PARKERS CROSSROADS
Union soldiers at Parkers Crossroads-re-enactment October 2012
By Mariann Martin - Jackson Sun



PARKERS CROSSROADS
A Piece of History - " The Battle of Parkers Crossroads"
By A.J. Morris
Re-enactment 150th Anniversary Commemoration - "The Jackson Sun" November 6, 2014


This is the McPeake Log Cabin which was moved and restored at Parkers Crossroads 2008

Cannon fire and galloping horses will cause the hills of Parkers Crossroads to come alive this weekend at the Battle of Parkers Crossroads, Living History and Military Demonstration. Held every other year at Parkers Crossroads Battlefield Park at Exit 180 off Interstate 40.

Part of the Parkers Crossroads Battlefield Association's Living Histories series, the demonstration's main focus is to educate people on what life was like for West Tennesseans in the 1860's. What we're trying to do is to educate everyone, men, women and children, on that period in our history," said state Rep. Steve McDaniel, the Parkers Crossroads Battlefield Association historian. "Our hope is for everyone to have a better understanding of the sacrifices made by the people who lived in those times, especially in the South, where most of the battles were fought and where everyone was affected".

The Battle of Parkers Crossroads was the result of Confederate Lt. Gen. Nathan Bedford Forrest and his raid into West Tennessee.

One of the most prominent leaders of the Civil War, Forrest is known for implementing tactics that were far ahead of the accepted strategies of the time.
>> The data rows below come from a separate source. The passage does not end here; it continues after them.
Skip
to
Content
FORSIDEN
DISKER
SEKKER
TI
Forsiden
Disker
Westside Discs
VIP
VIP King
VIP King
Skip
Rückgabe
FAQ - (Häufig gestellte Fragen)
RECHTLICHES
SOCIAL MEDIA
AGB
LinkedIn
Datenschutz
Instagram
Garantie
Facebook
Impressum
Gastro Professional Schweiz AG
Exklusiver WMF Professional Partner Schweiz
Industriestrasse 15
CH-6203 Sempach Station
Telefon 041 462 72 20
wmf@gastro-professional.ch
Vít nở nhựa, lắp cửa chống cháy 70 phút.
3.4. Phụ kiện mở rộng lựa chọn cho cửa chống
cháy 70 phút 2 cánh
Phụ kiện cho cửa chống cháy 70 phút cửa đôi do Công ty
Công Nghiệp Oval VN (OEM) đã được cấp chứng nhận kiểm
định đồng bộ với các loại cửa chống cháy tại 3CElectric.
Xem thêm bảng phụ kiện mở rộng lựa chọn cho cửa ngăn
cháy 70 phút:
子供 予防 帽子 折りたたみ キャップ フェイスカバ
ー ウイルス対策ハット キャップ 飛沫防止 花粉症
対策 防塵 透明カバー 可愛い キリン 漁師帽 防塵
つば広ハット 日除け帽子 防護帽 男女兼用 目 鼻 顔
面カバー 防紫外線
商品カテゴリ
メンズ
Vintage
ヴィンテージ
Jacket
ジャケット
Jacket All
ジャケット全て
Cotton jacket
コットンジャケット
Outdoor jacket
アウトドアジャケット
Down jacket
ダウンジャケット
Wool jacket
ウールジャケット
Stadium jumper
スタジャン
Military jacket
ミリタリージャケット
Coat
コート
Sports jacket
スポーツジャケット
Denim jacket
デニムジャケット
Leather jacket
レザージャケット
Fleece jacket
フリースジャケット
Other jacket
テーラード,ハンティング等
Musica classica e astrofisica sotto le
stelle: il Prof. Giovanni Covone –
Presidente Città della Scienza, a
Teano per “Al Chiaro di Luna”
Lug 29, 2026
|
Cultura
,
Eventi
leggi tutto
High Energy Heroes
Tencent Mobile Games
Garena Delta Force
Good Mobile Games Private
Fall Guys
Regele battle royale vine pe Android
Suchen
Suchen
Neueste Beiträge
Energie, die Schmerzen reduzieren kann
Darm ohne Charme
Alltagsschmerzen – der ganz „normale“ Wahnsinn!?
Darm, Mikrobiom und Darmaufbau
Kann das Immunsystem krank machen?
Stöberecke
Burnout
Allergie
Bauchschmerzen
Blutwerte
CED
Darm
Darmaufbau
Standard military doctrine of the day called for direct engagement of enemy forces with vast numbers of troops and a wall of rifle fire. This process, while mostly effective, was cumbersome and sluggish, as generals spent days and weeks simply maneuvering their forces to confront the enemy.

Forrest would be the exception to this rule. Enlisting in the Confederate States Army at the outset of the war, Forrest had only basic military training and the rank of Private before his superior officers recognized his natural leadership abilities and commissioned him as a Lieutenant Colonel.

With no prior military experience and only a rudimentary education on tactics, Forrest learned on the battlefield, adapting and tailoring his strategy after each engagement. So natural was his grasp on strategy that soon Forrest became one of the first leaders to understand the importance of mobility in combat, a concept that would become a central theme of the next century.

Leading a cavalry unit, Forrest quickly came to appreciate the importance of fast movement to stay ahead of enemy forces. Forrest would use his cavalry as later generals would use mechanized infantry, rushing his mounted troops to the battlefield and harassing the enemy with quick raids. So effective was Forrest in implementing this strategy that he became an object of dread for Union Gen. Ulysses S. Grant.

It was this strategy of lightning-fast cavalry movement that led to the Battle of Parkers Crossroads. Having already won the Battle of Shiloh, Gen. Grant was preparing to attack Vicksburg, Miss. In order to stall Grant and buy the Confederate Army more time, Confederate Gen. Braxton Bragg ordered Forrest to take his cavalry into West Tennessee and raid the supply and communication lines of Grant's Union forces, the website said.

After storming through Lexington and Jackson, Forrest continued his raid all the way to Union City, destroying Union supply depots and railroad bridges along the way. So effective was the raid that only one bridge was left standing in all of West Tennessee, costing the Union Army three months of repairs.

After his raid reached Union City, Forrest began to fall back to avoid being trapped by Union forces, but was cut off outside of Parkers Crossroads. On New Year's Eve, 1862, Union forces engaged Forrest's cavalry in Hick's field, one mile northwest of Parkers Crossroads. Forrest would out-fight and out-flank Union forces, eventually forcing them to negotiate surrender before additional Union forces arrived and surrounded Forrest. Upon learning of his situation, Forrest's command would be to "Charge them both ways!" The order was carried out, disrupting the Union forces enough to allow Forrest to escape. The initial victory of Forrest and the subsequent dramatic escape of Confederate forces through the Union lines will be acted out live during the re-enactment.